The federation has denied (and rebutted) all charges of gender bias, saying the players' working conditions were approved by them as part of the collective-bargaining agreement their union representatives agreed to in 2017. The federation also says the men's and women's programs have different demands and structures -- the women receive guaranteed salaries whereas the men are paid only when they actually play, for example -- and adds that some things, such as revenue sharing from major tournaments, are the responsibility of FIFA and not in U.S. Soccer's control.

Trying to make direct comparisons between the men's and women's programs, then, is tricky. And while the women's team and the federation agreed to attempt mediation after the World Cup concludes, it is difficult to predict whether that will help them find common ground, particularly since much of the language used by both sides in making their arguments has been provocative, if not fiery.

The fervor around the lawsuit, though, is why the players' choice to sue just before the World Cup is so remarkable. They could have chosen to concentrate on their preparation for this tournament, worrying only about how they would defend their 2015 title.

Suing now meant adding something more, something serious, to the mental calculus of this tournament, but the players did not hesitate. "In general, employers have the leverage," said Pamela Wheeler, the founding director of the WNBA's players' association, "so when employees can seize it, they have to take the advantage and push it."

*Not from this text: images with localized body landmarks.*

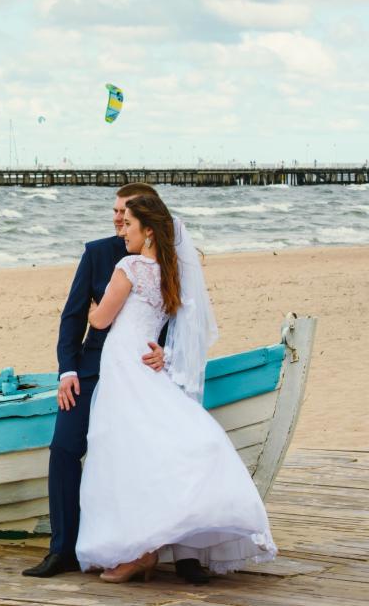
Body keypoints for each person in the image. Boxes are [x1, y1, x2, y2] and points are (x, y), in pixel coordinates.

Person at [75, 195, 276, 582]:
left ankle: (140, 551)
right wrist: (166, 354)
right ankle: (143, 548)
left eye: (129, 225)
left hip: (123, 363)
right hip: (148, 361)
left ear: (148, 231)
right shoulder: (171, 274)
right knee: (145, 445)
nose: (123, 233)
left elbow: (101, 321)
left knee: (124, 451)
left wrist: (90, 306)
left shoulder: (129, 266)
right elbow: (183, 330)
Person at [24, 183, 214, 582]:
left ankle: (184, 554)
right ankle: (63, 551)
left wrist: (169, 355)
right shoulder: (97, 253)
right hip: (91, 372)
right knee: (63, 449)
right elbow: (74, 316)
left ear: (146, 219)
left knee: (161, 454)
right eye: (114, 211)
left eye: (124, 212)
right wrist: (67, 370)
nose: (117, 219)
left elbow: (185, 324)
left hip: (144, 370)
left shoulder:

Other prominent American athletes have recently done the same, too. Meghan Duggan -- the captain of the U.S. women's hockey team, which threatened a boycott before the 2017 world championships as a way to force USA Hockey to finally address glaring disparities between the treatment of the men's and women's teams -- said she feels particularly inspired by what the women's soccer team has chosen to do as she watches the team play on television.

"This is the biggest stage of their lives and this is just another example of their boldness and their leadership," Duggan said. "There is no time to wait. Someday is today, and that's a powerful statement that they're making."

It is. And however the lawsuit ends up, the trickle-down value of that decision is undeniable.

As Kellond-Knight, the Australian defender said, "One hundred percent, the U.S. team is paving the way for women's football. ... If they can bump the standard higher, it's going to bring everyone up."

That is, of course, the hope. And it is also why the quality of the games at this Women's World Cup, while certainly riveting and entertaining, won't ultimately be what is remembered from here.

The voices will.

Alyssa Roenigk and Tom Hamilton contributed to the reporting.